Editing content

Content is edited in WordPress. It uses a what-you-see-is-what-you-get (WYSIWYG) editor that automatically applies formatting like bold and hyperlinks without needing to know how to code.

If something is not working the way you expect, your best bet is to select that block of text and choose the vertical ellipsis (three dots) to select Edit as HTML. This shows you the code view. Many times there’s leftover code that’s creating the problem.

The right menu

On the right side of a WordPress post is a menu.

The Document tab is selected by default. In this tab you can:

  • Use the Revisions button to look at past versions of the page and undo changes
  • Use the URL Slug to create the page URL after https://covid19.ca.gov/
  • Add tags

In the Block tab, you’ll mostly work in the Advanced section where you can:

  • Create anchor links
    • Generally, only create anchor links to H2 header content.
    • Use lowercase letters and hyphens for spaces (the hyphens help screen readers).
  • Add classes in Additional CSS class(es)
    • Separate classes with commas.
    • Two of the most commonly used classes are wp-accordion (the class for the title text of an accordion) and wp-accordion-content. Remember to add wp-accordion-content to every paragraph inside the accordion.
    • Only use wp-accordion on headers. Follow the regular header rules to decide what level of header to use. No matter what header level is used, the wp-accordion class will give the header a uniform visual appearance.


The two main tags to know about are:

  • staging-only - This publishes the page only on the staging server. Use this to test how content appears or preview it for others.
    • Try to only stage content right before publication. It’s easy to forget that content is staged and is not ready for publication. It also makes things complicated if the page needs other changes made but new content has been staged.
  • translate - This tells our translation vendor to check the page for changes and push them to the translated versions of the page. This tag should be on every page unless otherwise specified.

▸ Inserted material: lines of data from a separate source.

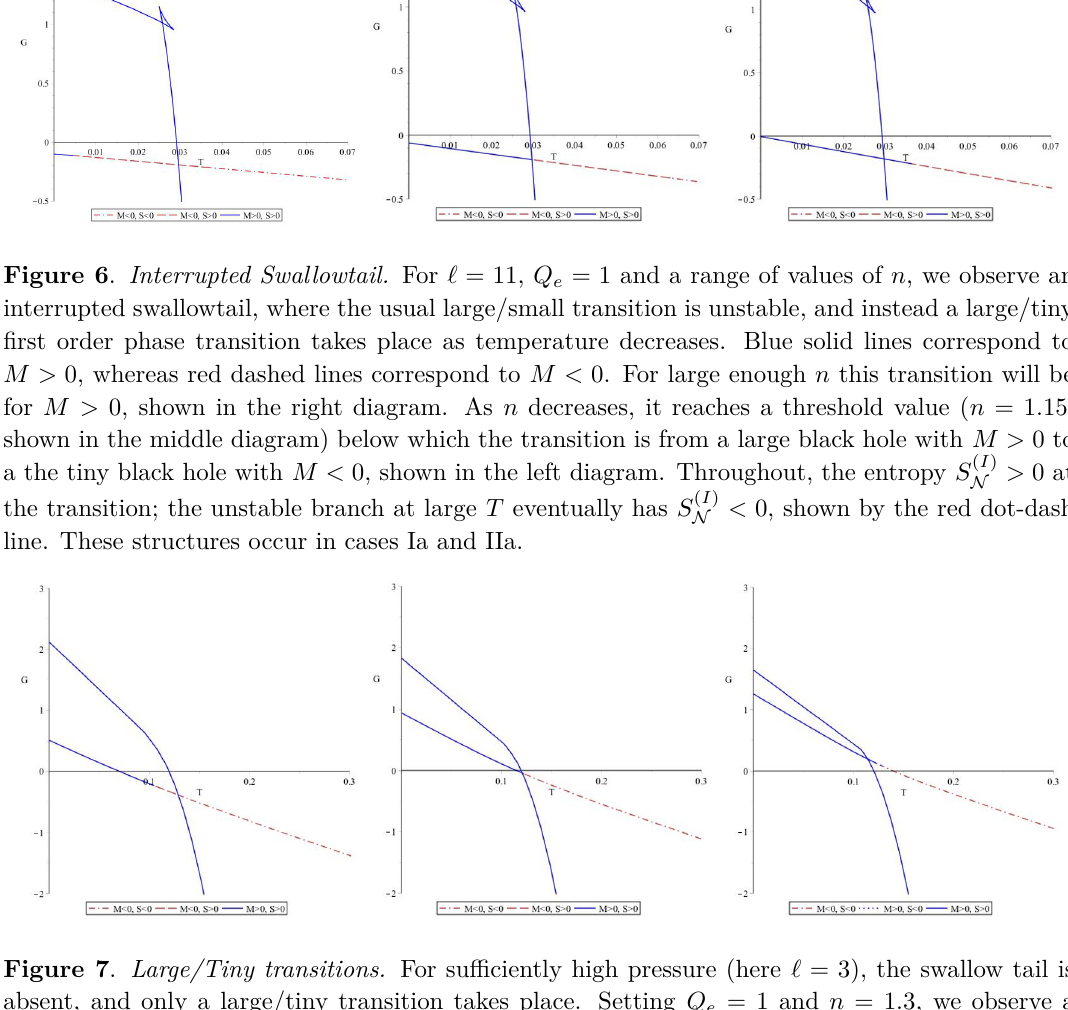
Figure 7 . Large/Tiny transitions. For sufficiently high pressure (here ‘ = 3 ), the swallow tail is absent, and only a large/tiny transition takes place. Setting Q e = 1 and n = 1 . 3 , we observe a situation analogous to that in figure 6, but with increasingly negative magnetic charge governing whether or not M < 0 for the tiny phase. Proceeding left to right, the left diagram has Q m = − 0 . 2 , the middle one Q m = − 0 . 55 and the right one Q m = − 0 . 8 . Blue solid lines correspond to M >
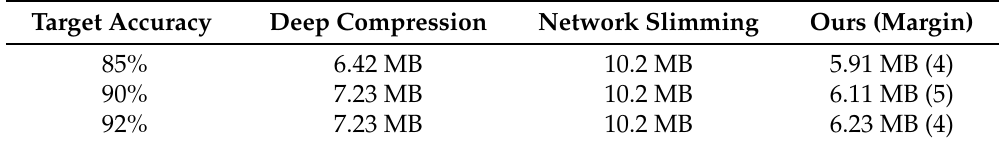
Table 2. The sizes of the minimized models in the corresponding accuracies derived from the proposed method and the individual cases of network slimming and deep compression for VGG-19.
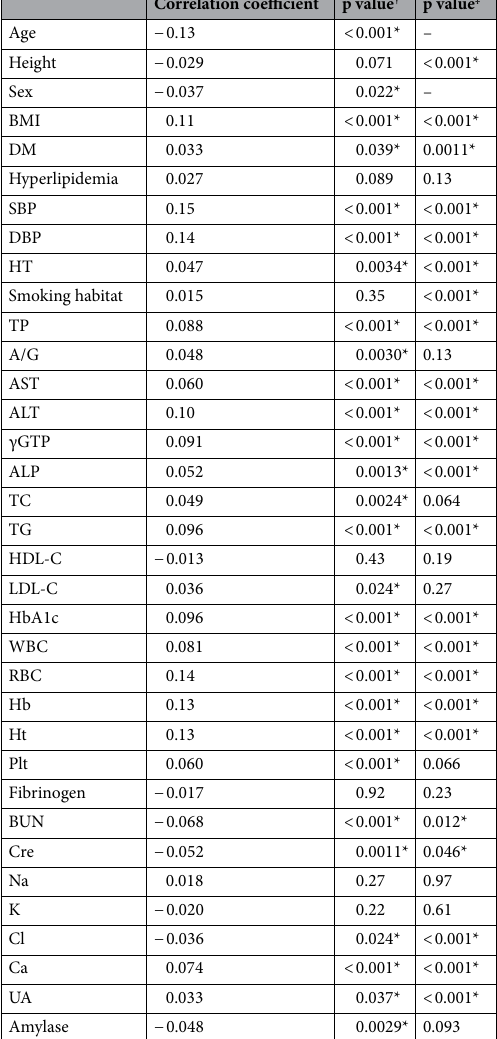
Table 2. Results of univariate analyses between IOP and various systemic parameters. All analyses were performed using Pearson’s rank correlation test. The asterisk (*) indicates p < 0.05. p value † : without adjustment for age, p value ‡ : with adjustment for age. IOP intraocular pressure, BMI body mass index, BP blood pressure, lipoprotein cholesterol, LDL-C low-density lipoprotein cholesterol, HBA1c glycosylated hemoglobin A1c, WBC white blood cell, RBC red blood cell, BUN blood urea nitrogen, Na sodium, K potassium, Cl chlorine, Ca calcium.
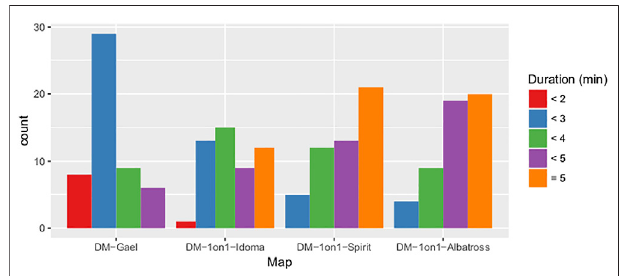
FIGURE 3 | Bar plot of the match duration (in minutes) depending on the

Always check the tags before publishing. Sometimes tags drop off or do not load before publishing. It’s especially important to check for staging-only if changes are not ready to be published.


Use the Update button to publish. If you have made changes, but are not ready to publish to the live site, use the staging-only tag. Do not use Switch to draft. This unpublishes the page from the site.

After a post is submitted for publishing, you can track its progress in the github Actions. It usually takes a few minutes after the action completes before the change appears on the site. If you see in Actions that publishing for your page failed in, ask a developer to take a look at what happened.

Archiving content

To archive a page:

  1. Save the content (and any special code) in a Google Doc in case you need it later.
  2. Remove the page from the menu navigation.
  3. Search WordPress for the page URL to see if it’s linked to by any other page on the site. If so, remove or change the link.
    a. Search using only the slug (for example, /vaccines/) instead of the full URL (like https://covid19.ca.gov/vaccines). Many links do not use the full URL, just the slug.
  4. Create a redirect for the page (and any translated versions).
    a. If there is a page that has replacement content, set the redirect to that page.
    b. If there is no replacement content, leave the destination column blank. This prevents the site from getting a Soft 4040 penalty.
    c. Create redirects for any anchor links on the page too.
    d. Check the redirect table to see if the page you’re archiving is the destination of any redirects. Update those destinations as appropriate.
  5. Find the page in the Posts section of WordPress.
  6. Hover your cursor over the row with the post. You’ll see a set of options appear.
  7. Select Trash. The post will move to the trash immediately without a confirmation screen.
  8. Create a Jira ticket the engineers that the page has been removed to:
    a. Remove translated page files
    b. Do a recrawl of quick answer questions (if needed)
    c. Remove URL from uptime monitoring check
  9. Remove the page from the per page feedback filter code on github.
  10. Move the folder of draft Google Docs to the Archived content folder.

To restore a post:

  1. Go to the Posts section of WordPress.
  2. At the top, underneath the word Posts, you’ll see a list starting with All and a number in parentheses. Select Trash at the end of the list.
  3. Underneath the name of archived page, select Restore.